Axiom Explorer Papers Index

P2.1 - Order vs. Chaos

Premise: “Meaningful structure” is measurable; coherence is the metric.

One-sentence version

If the world contains stable structure, “pure chaos” is not an explanation; coherence is a real, quantifiable constraint.

The Paper (Narrative)

There is a simple reason people distrust big systems: they feel like they can explain anything. If a theory can swallow any outcome, it predicts nothing.

So we start this volume with a demand:

If the universe is not random, what does “not random” look like in a form we can measure?

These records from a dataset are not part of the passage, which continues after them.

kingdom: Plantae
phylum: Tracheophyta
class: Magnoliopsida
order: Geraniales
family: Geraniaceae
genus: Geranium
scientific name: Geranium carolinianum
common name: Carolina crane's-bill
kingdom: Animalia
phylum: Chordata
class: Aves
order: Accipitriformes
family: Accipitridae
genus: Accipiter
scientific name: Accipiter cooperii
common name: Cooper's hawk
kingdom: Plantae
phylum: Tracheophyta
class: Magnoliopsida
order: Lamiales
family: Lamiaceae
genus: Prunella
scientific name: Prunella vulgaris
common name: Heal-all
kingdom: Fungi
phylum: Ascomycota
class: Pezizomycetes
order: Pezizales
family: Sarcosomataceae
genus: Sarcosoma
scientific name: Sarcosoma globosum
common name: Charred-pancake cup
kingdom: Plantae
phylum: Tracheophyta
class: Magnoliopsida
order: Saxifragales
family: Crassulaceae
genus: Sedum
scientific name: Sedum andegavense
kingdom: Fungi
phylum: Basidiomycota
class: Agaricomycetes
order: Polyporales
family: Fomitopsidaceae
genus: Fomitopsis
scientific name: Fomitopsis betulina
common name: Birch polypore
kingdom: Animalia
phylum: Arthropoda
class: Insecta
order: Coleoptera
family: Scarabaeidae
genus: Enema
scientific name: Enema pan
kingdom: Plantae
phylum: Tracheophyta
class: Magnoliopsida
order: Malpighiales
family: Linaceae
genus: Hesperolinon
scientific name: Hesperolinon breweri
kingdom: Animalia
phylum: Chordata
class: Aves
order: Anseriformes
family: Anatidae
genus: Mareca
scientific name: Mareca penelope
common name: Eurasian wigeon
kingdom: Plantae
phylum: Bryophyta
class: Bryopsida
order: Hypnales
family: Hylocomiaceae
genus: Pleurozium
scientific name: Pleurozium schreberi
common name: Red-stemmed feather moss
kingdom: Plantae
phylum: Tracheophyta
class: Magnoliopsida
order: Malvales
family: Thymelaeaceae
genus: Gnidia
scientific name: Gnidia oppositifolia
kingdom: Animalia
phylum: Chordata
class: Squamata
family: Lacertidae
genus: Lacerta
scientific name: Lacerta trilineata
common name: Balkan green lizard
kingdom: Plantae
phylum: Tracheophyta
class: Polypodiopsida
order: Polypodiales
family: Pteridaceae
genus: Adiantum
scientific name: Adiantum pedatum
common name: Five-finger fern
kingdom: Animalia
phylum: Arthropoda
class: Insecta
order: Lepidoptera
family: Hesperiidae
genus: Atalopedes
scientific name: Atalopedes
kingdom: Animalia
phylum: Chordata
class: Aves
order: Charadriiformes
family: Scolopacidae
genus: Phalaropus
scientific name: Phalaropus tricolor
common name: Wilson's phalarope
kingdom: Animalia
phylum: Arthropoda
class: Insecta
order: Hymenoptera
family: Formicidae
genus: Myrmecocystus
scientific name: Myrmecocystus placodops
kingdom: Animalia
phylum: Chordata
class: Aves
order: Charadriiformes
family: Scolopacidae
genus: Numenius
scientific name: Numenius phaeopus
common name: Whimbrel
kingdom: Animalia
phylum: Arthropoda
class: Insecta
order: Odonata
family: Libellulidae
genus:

Your intuition already knows the answer. You can tell the difference between:

  • a page of static and a page of language,
  • a pile of sand and a functioning engine,
  • noise and music.

In each pair, the second has integrated structure: parts that constrain each other.

That is the core idea behind “coherence.” Coherence is not a vibe. It is what you are pointing at whenever you say “that system is organized” or “that pattern holds together.”

This paper does two things:

  1. It asserts that order is required for reality to be intelligible and stable.
  2. It asserts that order admits degrees, and the project uses a coherence measure (Phi / Φ language in the axioms) to talk about those degrees.

At this point, we are not yet telling you what the final equation is or where the boundary conditions come from. We are only refusing the lazy move: “It just happened.” The more structure you observe, the less plausible “pure randomness” becomes as a sufficient story.

What This Paper Is Not Claiming

  • It is not claiming “entropy never increases” (it does; that is not the point).
  • It is not claiming you can read moral meaning off physics (later papers separate the layers).
  • It is not claiming we already have the one true coherence measure; it is claiming the need for one.